Healthcare workers need better care
Like SARS, COVID-19 disproportionately affects health professionals Recall that 44% of Toronto SARS infections were in this group. In China, 3000 health workers were infected with COVID-19 and 22 died. In Spain, 15,000 health workers are affected, or 14% of cases. In Italy 11,000 health workers are positive for the virus and 73 MDs have died. In Montreal, it has affected 121 health workers.
Health professionals need a supply of personal protective equipment, expedited test results for COVID-19, prompt licensure and assurance of full malpractice insurance - covered by government - plus death and disability benefits.
For physicians out-of-practice for three years or less, Saskatchewan, Newfoundland, New Brunswick, Nova Scotia, PEI, Quebec, Manitoba, Alberta, and BC offer temporary licenses to previously-retired MDs at no cost.
In Ontario, physicians are charged $345 for a 30-day supervised license.
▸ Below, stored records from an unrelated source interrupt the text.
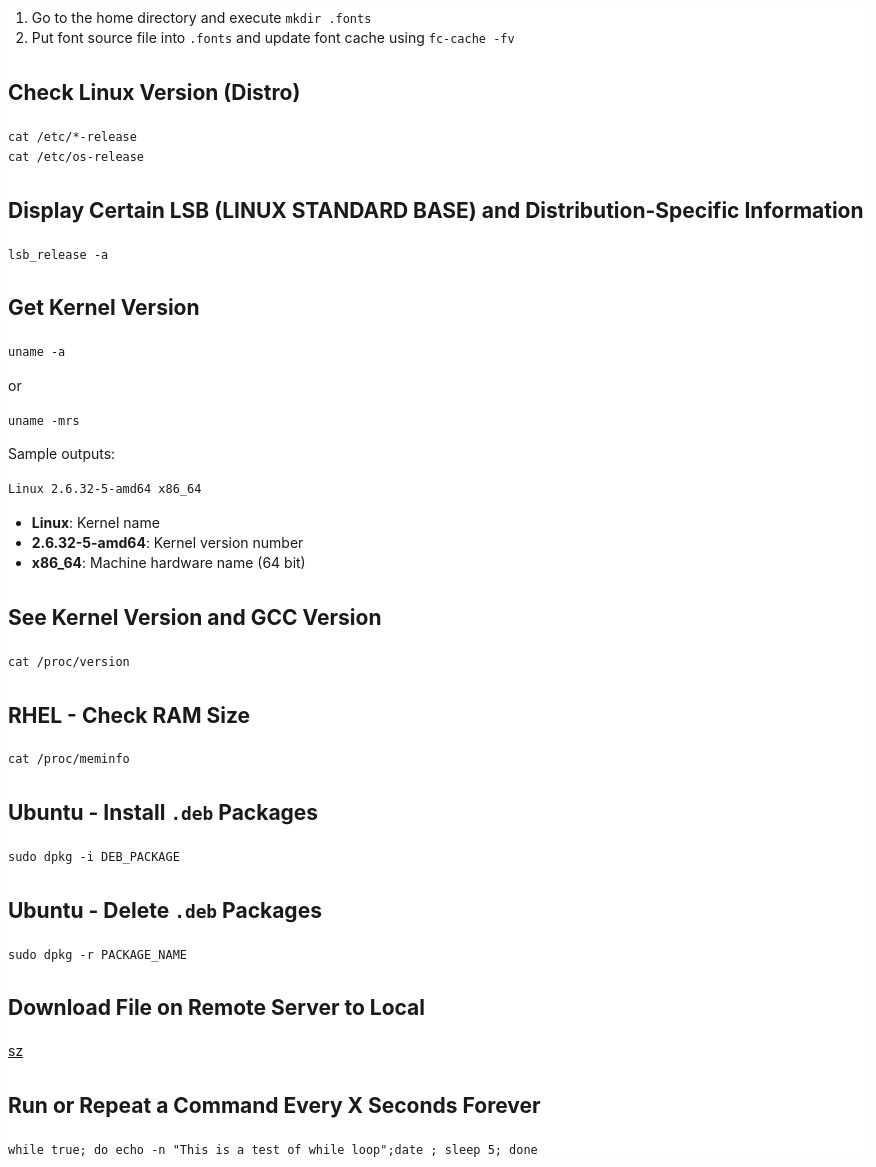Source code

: 1. Go to the home directory and execute `mkdir .fonts`
2. Put font source file into `.fonts` and update font cache using `fc-cache -fv`

## Check Linux Version (Distro)

    cat /etc/*-release
    cat /etc/os-release

## Display Certain LSB (LINUX STANDARD BASE) and Distribution-Specific Information

    lsb_release -a

## Get Kernel Version

    uname -a

or

    uname -mrs

Sample outputs:

    Linux 2.6.32-5-amd64 x86_64

* **Linux**: Kernel name
* **2.6.32-5-amd64**: Kernel version number
* **x86_64**: Machine hardware name (64 bit)

## See Kernel Version and GCC Version

    cat /proc/version

## RHEL - Check RAM Size

    cat /proc/meminfo

## Ubuntu - Install `.deb` Packages

    sudo dpkg -i DEB_PACKAGE

## Ubuntu - Delete `.deb` Packages

    sudo dpkg -r PACKAGE_NAME

## Download File on Remote Server to Local

[sz](https://docstore.mik.ua/orelly/linux/run/apph_02.htm)

## Run or Repeat a Command Every X Seconds Forever

    while true; do echo -n "This is a test of while loop";date ; sleep 5; done
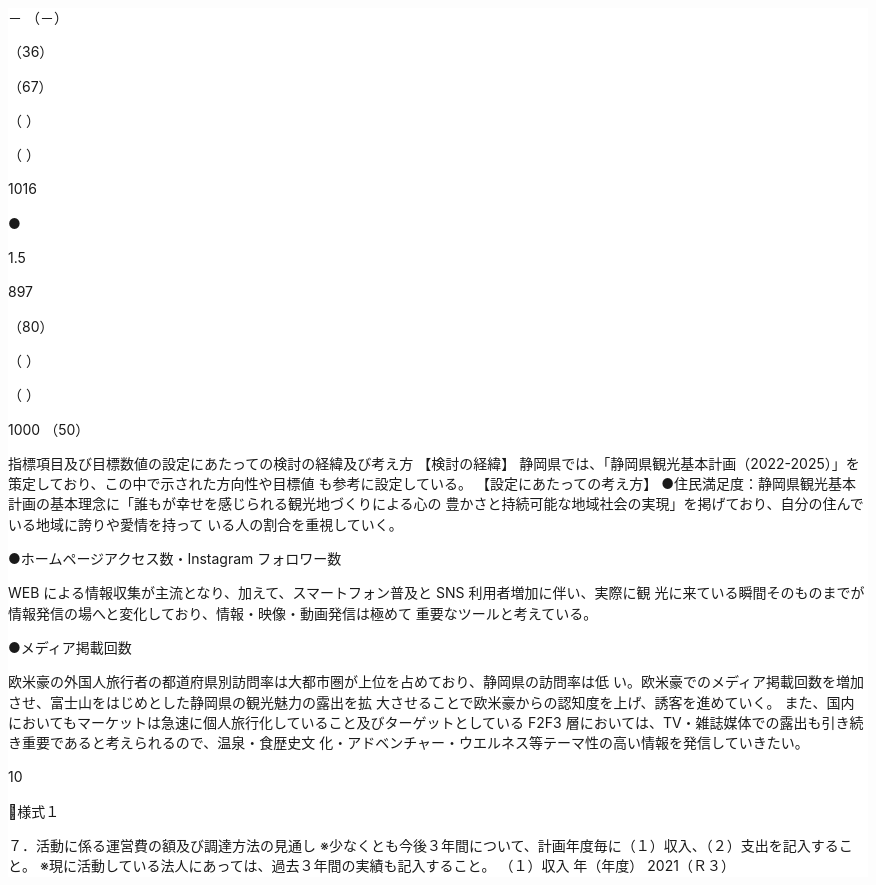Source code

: －
（－）

（36）

（67）

（  ）

（  ）

1016

●

1.5

897

（80）

（  ）

（  ）

1000
（50）

指標項目及び目標数値の設定にあたっての検討の経緯及び考え方
【検討の経緯】
静岡県では、「静岡県観光基本計画（2022-2025）」を策定しており、この中で示された方向性や目標値
も参考に設定している。
【設定にあたっての考え方】
●住民満足度：静岡県観光基本計画の基本理念に「誰もが幸せを感じられる観光地づくりによる心の
豊かさと持続可能な地域社会の実現」を掲げており、自分の住んでいる地域に誇りや愛情を持って
いる人の割合を重視していく。

●ホームページアクセス数・Instagram フォロワー数

WEB による情報収集が主流となり、加えて、スマートフォン普及と SNS 利用者増加に伴い、実際に観
光に来ている瞬間そのものまでが情報発信の場へと変化しており、情報・映像・動画発信は極めて
重要なツールと考えている。

●メディア掲載回数

欧米豪の外国人旅行者の都道府県別訪問率は大都市圏が上位を占めており、静岡県の訪問率は低
い。欧米豪でのメディア掲載回数を増加させ、富士山をはじめとした静岡県の観光魅力の露出を拡
大させることで欧米豪からの認知度を上げ、誘客を進めていく。
また、国内においてもマーケットは急速に個人旅行化していること及びターゲットとしている F2F3
層においては、TV・雑誌媒体での露出も引き続き重要であると考えられるので、温泉・食歴史文
化・アドベンチャー・ウエルネス等テーマ性の高い情報を発信していきたい。

10

様式１

７．活動に係る運営費の額及び調達方法の見通し
※少なくとも今後３年間について、計画年度毎に（１）収入、（２）支出を記入すること。
※現に活動している法人にあっては、過去３年間の実績も記入すること。
（１）収入
年（年度）
2021（Ｒ３）

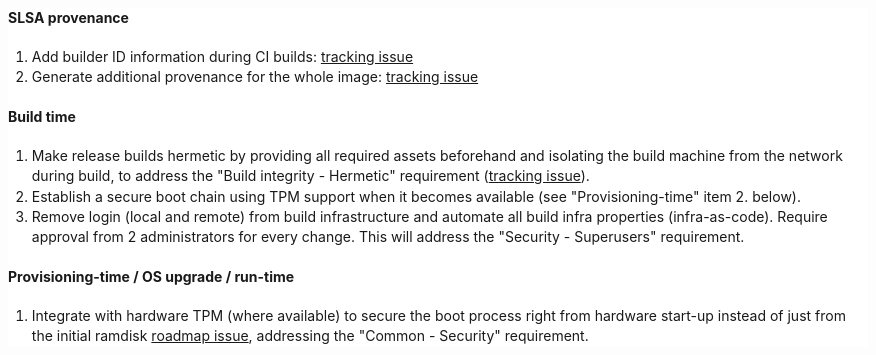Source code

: #### SLSA provenance

1. Add builder ID information during CI builds: [tracking issue](https://github.com/flatcar/Flatcar/issues/813)
2. Generate additional provenance for the whole image: [tracking issue](https://github.com/flatcar/Flatcar/issues/814)

#### Build time

1. Make release builds hermetic by providing all required assets beforehand and isolating the build machine from the network during build, to address the "Build integrity - Hermetic" requirement
   ([tracking issue](https://github.com/flatcar/Flatcar/issues/833)).
2. Establish a secure boot chain using TPM support when it becomes available (see "Provisioning-time" item 2. below).
3. Remove login (local and remote) from build infrastructure and automate all build infra properties (infra-as-code).
   Require approval from 2 administrators for every change.
   This will address the "Security - Superusers" requirement.

#### Provisioning-time / OS upgrade / run-time

1. Integrate with hardware TPM (where available) to secure the boot process right from hardware start-up instead of just from the initial ramdisk
   [roadmap issue](https://github.com/flatcar/Flatcar/issues/630), addressing the "Common - Security" requirement.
For an Independent Practice Certificate, MDs must pay $1,045 for the application fee and then an annual membership fee of $,725. Those over 70 have been advised by full-page newspaper notices to self-isolate at home. This is 7.5% of MDs in Ontario. Health professionals, especially older ones called out of retirement, need disability and death benefits, for most cannot qualify for adequate private insurance.
Many surgeons, palliative care and house-call MDs, and other physician and internists have seen marked drops in income. Their disability insurance would not cover them. Older physicians do not qualify for such insurance, and find life insurance unaffordable. In June 2003, Ontario agreed to the “SARS Income Stabilization Program.” $190 million was paid to physicians, nurses, and paramedics. On April 1, 2020, the President of the Newfoundland and Labrador Medical Association announced a policy for compensating MDs during the pandemic.
Physicians in Quebec and across Canada should demand a similar program. In addition, there should be government-funded life insurance – at least for MDs, nurses, and respiratory therapists over 65 who succumb to COVID-19. The coronavirus is vastly more lethal than SARS, and the health and economic disruptions will last for many months, so this will be costly.
Financial support for health professionals is needed now. Ottawa should bear most of the cost. Bill Morneau recently pledged, “We have not put a cap on what we might need to solve the problem.”